5. Klasifikasi Dekubitus
Salah satu cara yang paling awal untuk mengklasifisikan dekubitus adalah
dengan menggunakan sistem nilai atau tahapan (Potter, 2006).
a. Tahap I
Eritema tidak pucat pada kulit utuh, lesi kulit yang diperbesar, kulit tidak
berwarna, hangat atau keras juga dapat menjadi indikator.
b. Tahap II
Hilangnya sebagian ketebalan kulit meliputi epidermis dan atau dermis, ulkus
superfisial dan secara klinis terlihat seperti abrasi lecet atau lubang yang dangkal.
c. Tahap III
Hilangnya seluruh ketebalan kulit meliputi jaringa subkutan yang rusak atau
nekrotik yang mungkin akan melebar kebawah, tapi tidak melampaui yang dalam
dengan atau tanpa merusak jaringan sekitarnya.
d. Tahap IV
Hilangnya seluruh ketebalan kulit disertai dekstruksi ekstensif, kerusakan jaringan
atau kerusakan otot, atau struktur penyangga seperti tendon, kapsul sendi, dll.

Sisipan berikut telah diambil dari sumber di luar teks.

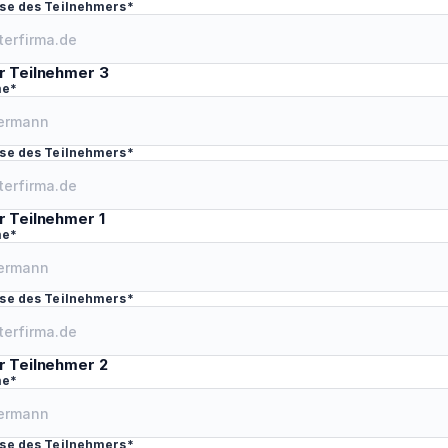
se des Teilnehmers*
r Teilnehmer 3
me*
se des Teilnehmers*
r Teilnehmer 1
me*
se des Teilnehmers*
r Teilnehmer 2
me*
se des Teilnehmers*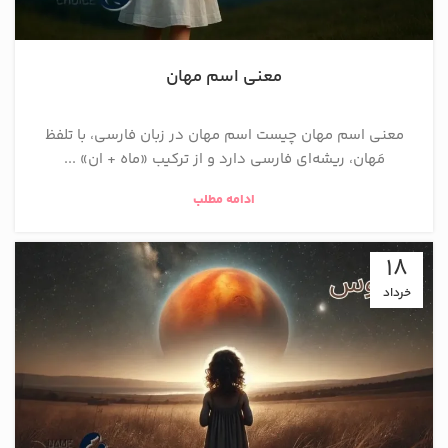
معنی اسم مهان
معنی اسم مهان چیست اسم مهان در زبان فارسی، با تلفظ
مَهان، ریشه‌ای فارسی دارد و از ترکیب «ماه + ان» ...
ادامه مطلب
18
خرداد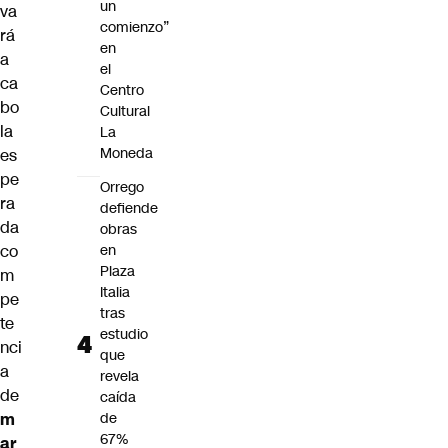
un
va
comienzo”
rá
en
a
el
ca
Centro
bo
Cultural
la
La
Moneda
es
pe
Orrego
ra
defiende
da
obras
co
en
Plaza
m
Italia
pe
tras
te
estudio
nci
que
a
revela
de
caída
m
de
67%
ar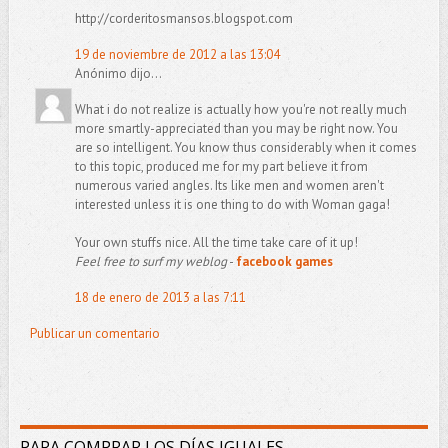
http://corderitosmansos.blogspot.com
19 de noviembre de 2012 a las 13:04
Anónimo dijo...
What i do not realize is actually how you're not really much
more smartly-appreciated than you may be right now. You
are so intelligent. You know thus considerably when it comes
to this topic, produced me for my part believe it from
numerous varied angles. Its like men and women aren't
interested unless it is one thing to do with Woman gaga!
Your own stuffs nice. All the time take care of it up!
Feel free to surf my weblog
-
facebook games
18 de enero de 2013 a las 7:11
Publicar un comentario
PARA COMPRAR LOS DÍAS IGUALES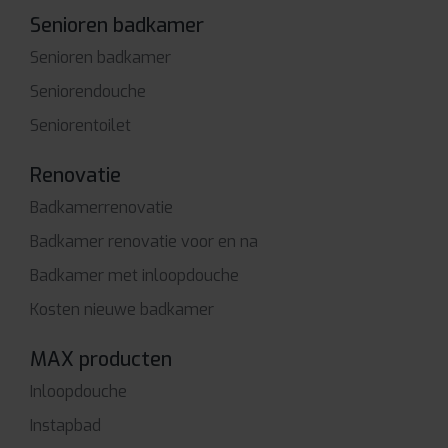
Senioren badkamer
Senioren badkamer
Seniorendouche
Seniorentoilet
Renovatie
Badkamerrenovatie
Badkamer renovatie voor en na
Badkamer met inloopdouche
Kosten nieuwe badkamer
MAX producten
Inloopdouche
Instapbad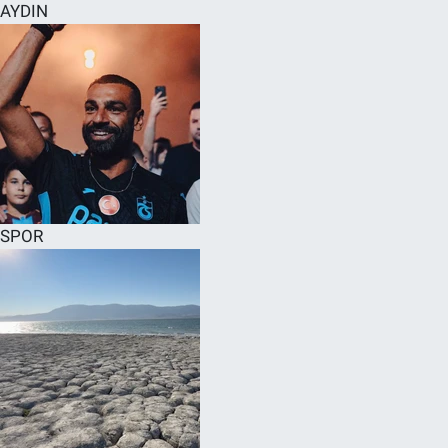
AYDIN
SPOR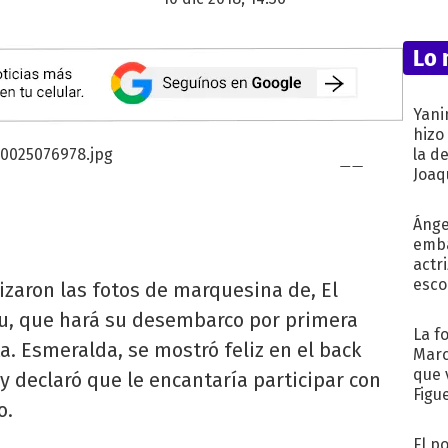
Lo 
Yani
hizo
la d
Joaqu
Ánge
emba
actr
esco
izaron las fotos de marquesina de, El
u, que hará su desembarco por primera
La f
a. Esmeralda, se mostró feliz en el back
Marc
que 
 y declaró que le encantaría participar con
Figu
o.
El p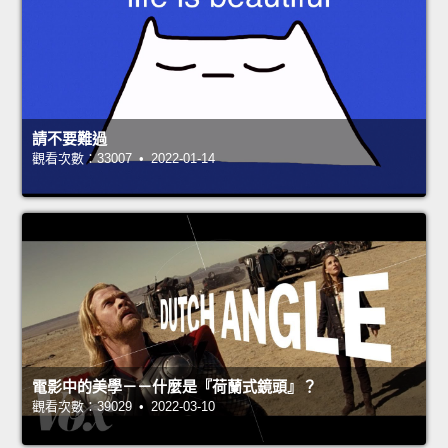
請不要難過
觀看次數：33007 • 2022-01-14
電影中的美學－－什麼是『荷蘭式鏡頭』？
觀看次數：39029 • 2022-03-10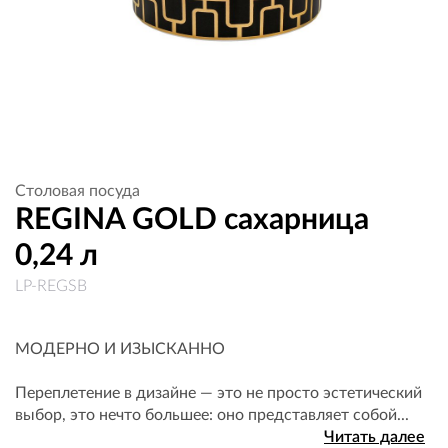
Столовая посуда
REGINA GOLD сахарница
0,24 л
LP-REGSB
МОДЕРНО И ИЗЫСКАННО
Переплетение в дизайне — это не просто эстетический
выбор, это нечто большее: оно представляет собой...
Читать далее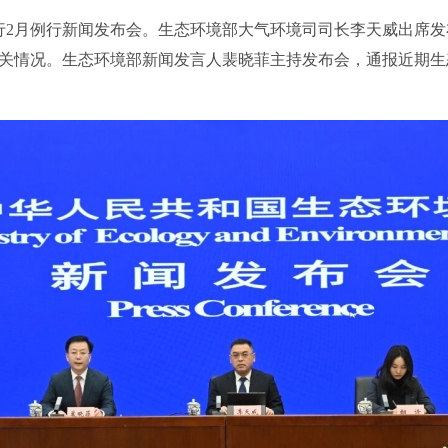
2月例行新闻发布会。生态环境部大气环境司司长李天威出席发
关情况。生态环境部新闻发言人裴晓菲主持发布会，通报近期生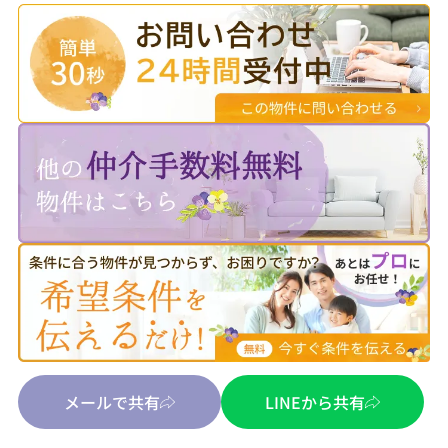
メールで共有
LINEから共有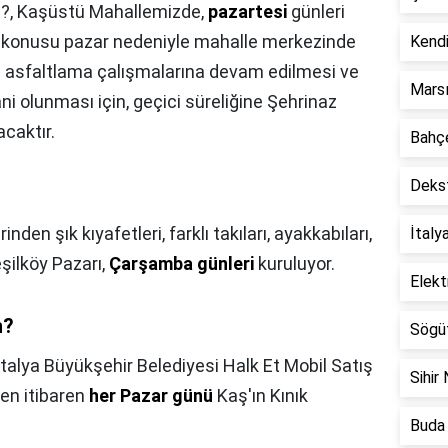
n?,
Kaşüstü Mahallemizde,
pazartesi
günleri
z konusu pazar nedeniyle mahalle merkezinde
Kendi
e asfaltlama çalışmalarına devam edilmesi ve
Marsı
i olunması için, geçici süreliğine Şehrinaz
acaktır.
Bahçe
Dekst
?
irinden şık kıyafetleri, farklı takıları, ayakkabıları,
İtaly
şilköy Pazarı,
Çarşamba günleri
kuruluyor.
Elekt
n?
Sögüt
talya Büyükşehir Belediyesi Halk Et Mobil Satış
Sihir 
en itibaren
her Pazar günü
Kaş'ın Kınık
Buda 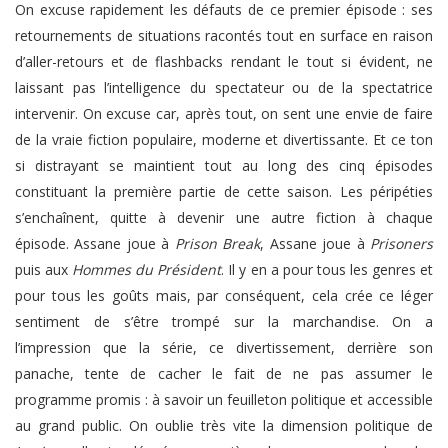
On excuse rapidement les défauts de ce premier épisode : ses
retournements de situations racontés tout en surface en raison
d’aller-retours et de flashbacks rendant le tout si évident, ne
laissant pas l’intelligence du spectateur ou de la spectatrice
intervenir. On excuse car, après tout, on sent une envie de faire
de la vraie fiction populaire, moderne et divertissante. Et ce ton
si distrayant se maintient tout au long des cinq épisodes
constituant la première partie de cette saison. Les péripéties
s’enchaînent, quitte à devenir une autre fiction à chaque
épisode. Assane joue à
Prison Break
, Assane joue à
Prisoners
puis aux
Hommes du Président
. Il y en a pour tous les genres et
pour tous les goûts mais, par conséquent, cela crée ce léger
sentiment de s’être trompé sur la marchandise. On a
l’impression que la série, ce divertissement, derrière son
panache, tente de cacher le fait de ne pas assumer le
programme promis : à savoir un feuilleton politique et accessible
au grand public. On oublie très vite la dimension politique de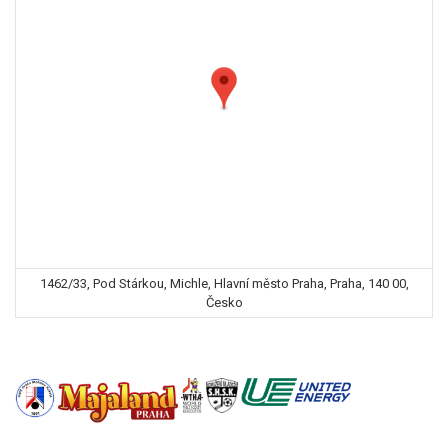
1462/33, Pod Stárkou, Michle, Hlavní město Praha, Praha, 140 00,
Česko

6. Tempat Terjadinya Luka Dekubitus
Beberapa tempat yang paling sering terjadi dekubitus adalah sakrum, tumit,
siku, maleolus lateral, trokanter besar, dan tuberostis iskial (Meehan, 1994). Menurut
Bouwhuizen (1986) menyebutkan daerah tubuh yang sering terkena luka dekubitus
adalah :
a. Pada penderita pada posisi terlentang: pada daerah belakang kepala, daerah tulang
belikat, daerah bokong dan tumit.
b. Pada penderita dengan posisi miring: daerah pinggir kepala (terutama daun
telinga), bahu, siku, daerah pangkal paha, kulit pergelangan kaki dan bagian atas
jari - jari kaki.
c. Pada penderita dengan posisi tengkurap: dahi, lengan atas, tulang iga, dan lutut.